Having tumbled down the rabbit hole and landed in Gotham, the Lookingglass Theater Company’s lovely, lyrical and astoundingly original treatment of Lewis Carroll’s “Alice in Wonderland” stories loses some of the magic of the homegrown version at Chi’s Water Tower Water Works — where everyone (not just the top-dollar patrons) sits on the stage and peers through Alice’s two-faced mirror. But with its airborne perfs and exquisite imagery, David Catlin’s “Lookingglass Alice” retains more than enough surreal enchantment for this brief run at the period-perfect New Victory.
From the perspective of the multidisciplinary Lookingglass company, with its muscular grounding in physical theater and circus arts, a physical vocabulary is no less intrinsic to Alice’s disorienting adventures than clever verbal wordplay. So when the plucky little heroine of this Victorian children’s classic falls asleep and dreams of a world in which all reality is turned upside-down, she literally sails up in the air on a trapeze.
In Lauren Hirte’s no-nonsense perf as this willful child — brisk, funny and remarkably free of grown-up condescension — the trapeze becomes an extension of her independent personality and the vehicle for her liberation from childhood.
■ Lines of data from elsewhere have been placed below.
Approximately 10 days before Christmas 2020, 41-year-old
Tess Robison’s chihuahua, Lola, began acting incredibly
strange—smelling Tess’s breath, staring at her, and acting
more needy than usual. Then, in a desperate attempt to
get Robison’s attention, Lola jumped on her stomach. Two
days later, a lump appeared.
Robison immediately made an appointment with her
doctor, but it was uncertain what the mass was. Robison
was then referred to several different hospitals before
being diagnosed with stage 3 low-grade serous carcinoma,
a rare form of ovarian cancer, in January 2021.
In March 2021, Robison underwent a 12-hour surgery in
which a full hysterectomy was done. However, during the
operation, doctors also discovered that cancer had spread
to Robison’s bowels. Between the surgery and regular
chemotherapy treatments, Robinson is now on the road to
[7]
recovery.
Her acrobatic plunge down the rabbit hole is no scary “fall,” but a lyrical aerial ballet, an exultant flight into freedom.
Once she lands in Wonderland, Alice is greeted by all manner of marvelous creatures, each as athletic as she is. (Happily, given the ensemble’s superior thesping chops, they are also exceptionally well-drawn as characters.) The White Rabbit, White Knight, Red and White Queens and Mad Hatter don’t just carry out their lunatic fairy-tale functions, they also tumble, juggle, stilt-walk, ride unicycles and free-fall into open pits.
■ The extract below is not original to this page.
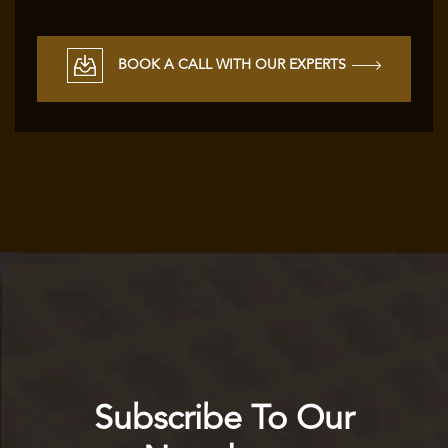
BOOK A CALL WITH OUR EXPERTS
Subscribe To Our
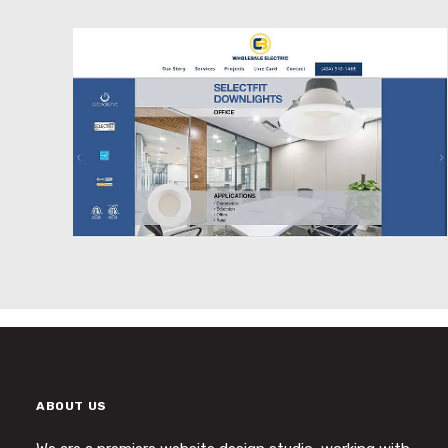
Website Design
ABOUT US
With stunning visual assistance from Mara Blumenfeld’s spectacular costumes, Tony Hernandez’s irascible Red Queen is a holy terror on metal stilts, Larry DiStasi’s incredible shrinking White Queen is a haunting figure of age-defying fantasy and Doug Hara is downright harrowing as a morose, suicidal Humpty Dumpty, teeter-tottering on his precarious perch in a balcony box.
Since all the thesps play multiple roles in this rigorous production, they have multiple opportunities to wow us — and from time to time, as with DiStasi’s heartbreakingly fragile White Knight and his deeply disturbing portrait of the enigmatic author Charles Dodgson, to rattle our fond recollections of a childhood classic.
The dark undertones of this extraordinary production should pose no problems for children, who will find their fun in the showy pratfalls and circus turns of the chatty Mad Hatter, the contortionist Cheshire Cat and all the other exhibitionist characters who play a mean game of chess and a killer version of croquet in this endlessly inventive theater piece.
Grown-up sensibilities are more likely to appreciate Humpty Dumpty’s brilliant literary exegesis of the nonsense poem that begins, “Twas brillig, and the slithy toves….” And who could resist the comi-tragic sight of a cracked egg being ceremoniously carried aloft in an itty-bitty white coffin?